Schengen vizesi, Avrupa Birliği (AB) üyesi 22 ülke ile İzlanda, Norveç, Lihtenştayn ve İsviçre’nin oluşturduğu Schengen bölgesine seyahat etmek için gereken bir vizedir. Schengen vizesi, 6 aylık bir dönemde en fazla 90 gün kalma hakkı verir. Schengen vizesi almak için, başvuru sahiplerinin konsolosluklara giderek biyometrik verilerini vermesi, gerekli evrakları sunması ve vize ücretini ödemesi gerekir. Bu süreç, hem zaman hem de maliyet açısından zorlayıcı olabilir.

Ancak, Schengen vizesi başvuru süreci yakında dijitalleşiyor. AB Konseyi ile Avrupa Parlamentosu, Schengen vizelerinin dijital hale dönüştürülmesi konusundaki yeni yasa tasarısı üzerinde uzlaştı. Yeni yasa yürürlüğe girdiğinde, pasaportlara yapıştırılan fiziksel vizelerin yerini, 2 boyutlu bir barkod şeklinde dijital bir vize alacak. Bu dijital vize, internet üzerinden vize sahipleriyle paylaşılabilecek ve mobil cihazlara rahatlıkla indirilebilecek.

Schengen vizesi başvuru süreci de değişiyor. Bundan sonra, tüm Schengen vize başvuruları, konsolosluklarla anlaşmalı olan kurumlar yerine, online olarak tek bir platform üzerinden gerçekleştirilebilecek. Başvuru yapabilmek için gerekli olan tüm evraklar da bu platforma yüklenebilecek ve hatta vize başvuru ücretleri de online olarak ödenebilecek.

Schengen vizesinin dijitalleşmesi, hem başvuru sahipleri hem de Schengen bölgesi için birçok avantaj sağlayabilir. Başvuru sahipleri için, dijital vize, daha kolay, daha ucuz ve daha hızlı bir vize prosedürü anlamına gelir. Ayrıca, dijital vize, taklit edilmesi ve çalınması riskini azaltır. Schengen bölgesi için, dijital vize, sınır yönetimini ve güvenliğini artırır. Ayrıca, dijital vize, turizmi ve ticareti teşvik eder.

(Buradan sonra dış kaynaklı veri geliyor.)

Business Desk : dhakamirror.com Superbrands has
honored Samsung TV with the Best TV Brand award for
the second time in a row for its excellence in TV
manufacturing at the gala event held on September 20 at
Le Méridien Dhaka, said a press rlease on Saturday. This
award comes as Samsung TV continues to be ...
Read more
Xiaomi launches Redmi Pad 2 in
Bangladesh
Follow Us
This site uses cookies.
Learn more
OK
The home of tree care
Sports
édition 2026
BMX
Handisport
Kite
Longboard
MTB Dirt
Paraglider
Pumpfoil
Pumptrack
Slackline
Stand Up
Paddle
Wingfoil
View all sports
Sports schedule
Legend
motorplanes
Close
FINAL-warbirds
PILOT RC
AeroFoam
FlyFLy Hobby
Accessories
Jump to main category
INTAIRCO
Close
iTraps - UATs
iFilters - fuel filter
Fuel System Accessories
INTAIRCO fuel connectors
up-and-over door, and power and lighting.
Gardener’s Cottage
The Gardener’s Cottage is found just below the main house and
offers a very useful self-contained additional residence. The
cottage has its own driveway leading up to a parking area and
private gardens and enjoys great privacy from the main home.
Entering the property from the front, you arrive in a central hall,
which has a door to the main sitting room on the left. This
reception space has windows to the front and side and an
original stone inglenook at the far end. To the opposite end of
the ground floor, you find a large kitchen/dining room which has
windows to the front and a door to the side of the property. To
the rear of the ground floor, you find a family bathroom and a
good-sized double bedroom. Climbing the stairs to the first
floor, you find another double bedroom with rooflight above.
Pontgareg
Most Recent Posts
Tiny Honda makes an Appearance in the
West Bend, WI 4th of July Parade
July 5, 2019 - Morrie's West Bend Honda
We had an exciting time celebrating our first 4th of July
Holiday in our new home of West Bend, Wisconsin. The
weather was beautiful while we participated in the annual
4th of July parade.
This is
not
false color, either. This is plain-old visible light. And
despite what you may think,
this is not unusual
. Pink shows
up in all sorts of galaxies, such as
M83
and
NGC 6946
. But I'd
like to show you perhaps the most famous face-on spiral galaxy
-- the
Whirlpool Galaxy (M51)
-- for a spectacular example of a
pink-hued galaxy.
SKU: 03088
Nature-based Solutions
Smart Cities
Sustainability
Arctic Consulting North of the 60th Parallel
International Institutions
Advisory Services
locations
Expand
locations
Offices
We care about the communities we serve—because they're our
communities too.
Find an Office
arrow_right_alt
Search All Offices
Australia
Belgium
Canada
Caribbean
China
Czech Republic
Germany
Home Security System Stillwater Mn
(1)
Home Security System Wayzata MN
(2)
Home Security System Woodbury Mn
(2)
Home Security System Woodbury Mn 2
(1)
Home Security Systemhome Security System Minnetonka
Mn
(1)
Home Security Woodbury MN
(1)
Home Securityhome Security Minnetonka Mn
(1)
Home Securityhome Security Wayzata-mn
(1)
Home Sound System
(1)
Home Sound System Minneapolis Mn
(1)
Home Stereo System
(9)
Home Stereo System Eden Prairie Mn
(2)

Schengen vizesinin dijitalleşmesi, 2025 yılına kadar tamamlanması planlanan bir sürecin parçasıdır. Bu süreçte, AB ülkelerinin kendi ulusal sistemlerini bırakarak, tamamen ortak dijital platforma geçmeleri gerekecektir. Bu sayede, Schengen vizesi, daha modern, daha etkin ve daha güvenli bir hale gelecektir.